Chris: Well, I think my entire life and throughout my childhood, so much of my identity has been shaped by women in media. I mean, that's who I looked to. I don't understand what a gay or queer sensibility is. I don't know where it comes from. But I do ask myself sometimes why as a kid living in the suburbs of Connecticut, a child of Lebanese immigrants, I became obsessed with Judy Garland and The Wizard of Oz at five years old. I couldn't get over it after the first time I saw it and I was obsessed with the ruby slippers and all these signifiers that are considered traditionally gay, classically gay. But how the hell could I have possibly known that, you know? It's some memetic memory, some predisposition. It's almost like if there's a gay gene—it's somehow tied into a certain kind of woman, and I've found those women my whole life. It's apparent that Gaga is one of those women. And I think she always was, right out of the gate. Right when she hatched. She was alway gonna be held really close to the hearts of gay people and part of this tradition that nobody is really able to explain.
Bobby: I've grown up working with her. I've been working with her for almost ten years. But you know—a funny thing for me, with Chris talking about worshipping Judy Garland since he was five—Britney Spears was always my queen, since age 13. I'm a true fan of that iconic sort of pop queen, and I think that informed a lot of who I am today. Somehow by some miracle I've found myself getting to work with my own pop queen. It's also like I get to deliver to millions of kids all around the world what Brittney did to me at 14. For me, that's the ultimate blessing in all of this.

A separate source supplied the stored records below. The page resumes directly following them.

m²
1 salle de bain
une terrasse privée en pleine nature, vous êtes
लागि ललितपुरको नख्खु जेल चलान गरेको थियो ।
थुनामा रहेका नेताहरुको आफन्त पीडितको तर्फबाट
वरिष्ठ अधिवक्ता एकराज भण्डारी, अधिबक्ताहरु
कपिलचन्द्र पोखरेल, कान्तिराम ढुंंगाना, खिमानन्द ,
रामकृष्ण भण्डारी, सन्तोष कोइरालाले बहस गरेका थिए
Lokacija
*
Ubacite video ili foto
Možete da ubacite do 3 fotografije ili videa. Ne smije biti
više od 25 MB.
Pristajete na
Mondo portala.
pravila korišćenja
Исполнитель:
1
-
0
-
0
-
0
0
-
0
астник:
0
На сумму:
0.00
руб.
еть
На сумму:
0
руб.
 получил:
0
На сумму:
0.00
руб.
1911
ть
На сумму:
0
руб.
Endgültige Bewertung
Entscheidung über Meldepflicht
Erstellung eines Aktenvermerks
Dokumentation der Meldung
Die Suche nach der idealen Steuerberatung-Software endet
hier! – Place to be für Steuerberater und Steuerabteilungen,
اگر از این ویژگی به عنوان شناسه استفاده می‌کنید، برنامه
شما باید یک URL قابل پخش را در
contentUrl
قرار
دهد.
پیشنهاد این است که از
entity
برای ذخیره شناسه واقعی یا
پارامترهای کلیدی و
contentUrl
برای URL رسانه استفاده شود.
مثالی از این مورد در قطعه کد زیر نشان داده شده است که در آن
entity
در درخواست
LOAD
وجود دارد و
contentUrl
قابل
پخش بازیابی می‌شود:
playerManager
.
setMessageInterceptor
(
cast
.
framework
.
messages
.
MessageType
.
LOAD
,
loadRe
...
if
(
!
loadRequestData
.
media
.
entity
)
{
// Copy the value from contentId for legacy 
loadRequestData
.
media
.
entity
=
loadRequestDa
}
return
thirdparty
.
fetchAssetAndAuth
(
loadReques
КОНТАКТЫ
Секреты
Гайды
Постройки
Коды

The montages in the film take the viewer through the different iterations of Gaga's career. How conscious or un-conscious have those new identities been for her?
Bobby: From my perspective, it's this weird clash of being totally intentional in every little detail while also being completely authentic to who and where she is at that time. With Joanne for instance, people talk a lot about it being her coming back to her roots. But her roots aren't from the country. She has family from West Virginia, but her roots aren't there. She was born and raised in New York City. But at that time, who she felt like as a woman happened to be just that.

I think that from the very beginning—whether it's her in some crazy outfit or just a jeans and T-shirt—she's always managed to express what she's feeling. Each generation of her career becomes a cloak or shield she uses to relate to the world. And what I love about this film is that you get to learn a bit about all that. There's always a reason behind everything she does. For her, it's not always intentional. It's her revealing who she really is.

Interview has been condensed and edited.